_Questions on the material_:
1. In the court opinion on the Missouri River avulsion, to which bank of the river does the Government contend the tribal lands were riparian after the avulsion?
2. Pick up the court opinion on the Missouri River avulsion after its last sentence and continue writing it.

_Extracted text_:
════

It is the contention of the Government that after the avulsion of the 70s the tribal lands along the Nebraska high bank (Sections 24, 25 and the Southeast Quarter of Sec. 13 — Nebraska), the “Iowa cut-off” (the small segment in Sec. 31 and 32, Iowa Survey), and the tribal lands in the Nebraska peninsula to the east (fractional township 26, Nebraska), were riparian to the right bank of the Missouri River. And upon this assumption the court was asked, and refused to find, what portion of the riparian north bank was then Iowa and Nebraska land and what, if any, part of the Nebraska land on the west was riparian after the avulsion. Also, to find and determine the furthest extent to which the main river channel extended to the east and south to determine the area claimed by the Government.

The purpose and effect of the three requests of the Government for findings of fact have to do with the same general subject, which is, that if the court would determine the exact boundaries and owners of the riparian land, and the extent of the area claimed by the Government, after the avulsion, it could then be shown that the *301court was in error in its application of the law to the facts.

There are several reasons why the denial of these requests for additional findings of fact by the trial judge should stand approved. The more conclusive are: 1st, that the Government presents no questions which may here be reviewed, and 2nd, that the facts as found by the court and from which no exceptions were taken or review asked are conclusive that all of the land on the right or north bank of the river, after the avulsion, was Iowa land and that all accretions thereafter adhered to and were a part of such Iowa land.

════

_Information provided_:
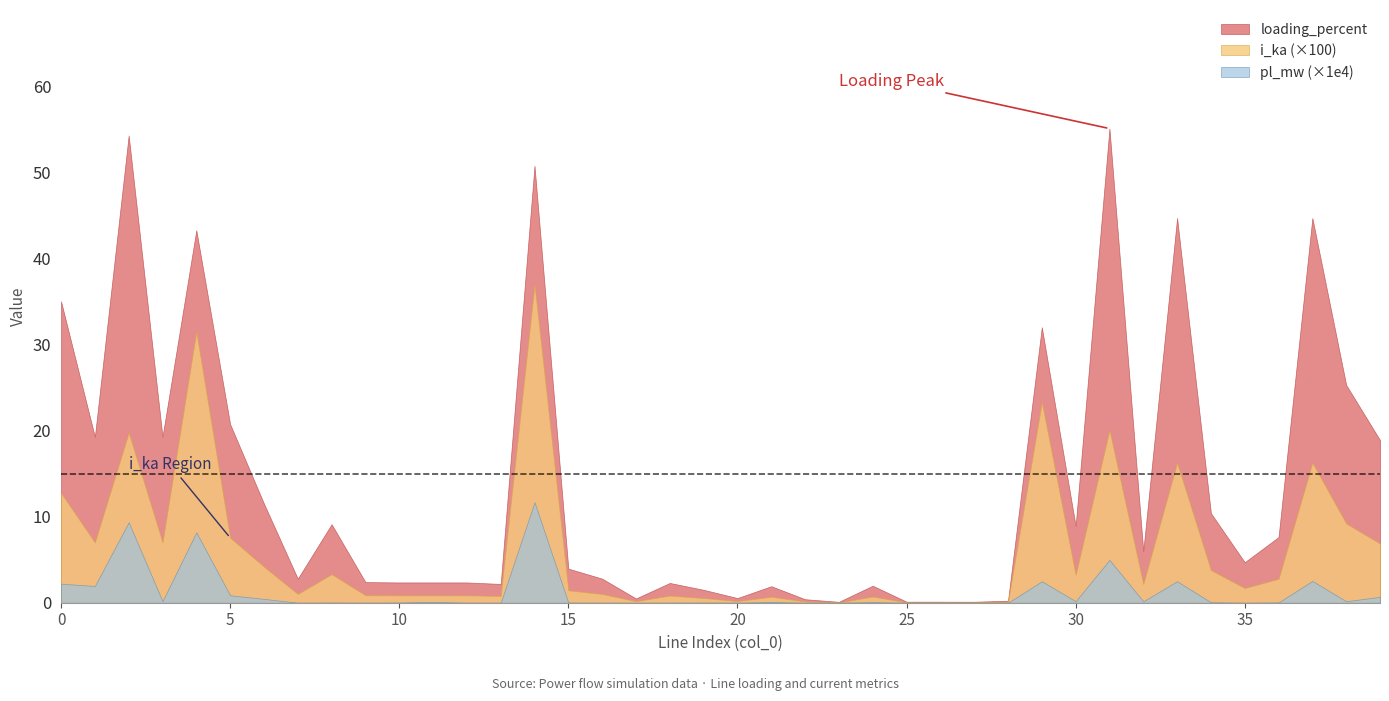

True or false: loading_percent has a value of 2.1 at 34.

False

════

_Responses to the tasks_:
1. The right bank of the Missouri River.

2.
As to the first: This is an action to review errors alleged to have been made in the trial of a law action. It has been decided that there is open to review in such cases only the question whether the special findings support the judgment, or whether there is substantial evidence to support the findings. Mandel Bros. v. Henry A. O’Neil Inc., 8 Cir., 69 F.2d 452, 455; St. Louis v. Rutz, 138 U.S. 226, 241, 11 S.Ct. 337, 34 L. Ed. 941. And this upon the ground that a congressional statute, Sec. 879, Title 28, U. S.Code, 28 U.S.C.A. § 879, limits review tquestions of law. Southern Surety Co. of Des Moines, Iowa v. United States, 8 Cir., 23 F.2d 55, 59. No such attack, unless by inference, is here made, but the Government requested the trial court to make certain additional findings of fact and then, assuming that such facts were so found, contends that a rule of law regarding the apportionment of accretion lands should have been applied.

The Government assumes that after the avulsion the river was still abutting the southeast portion of the Indian lands on the pear shaped peninsula, and abutting some of the Indian lands or accretions thereto on the west and southwest. This assumption appears to have been reached from excerpts taken from'the judge’s opinion. It is not the opinion that controls, however, but the findings of fact made by the trial judge. Saltonstall v. Birtwell, 150 U.S. 417, 14 S.Ct. 169, 37 L.Ed. 1128.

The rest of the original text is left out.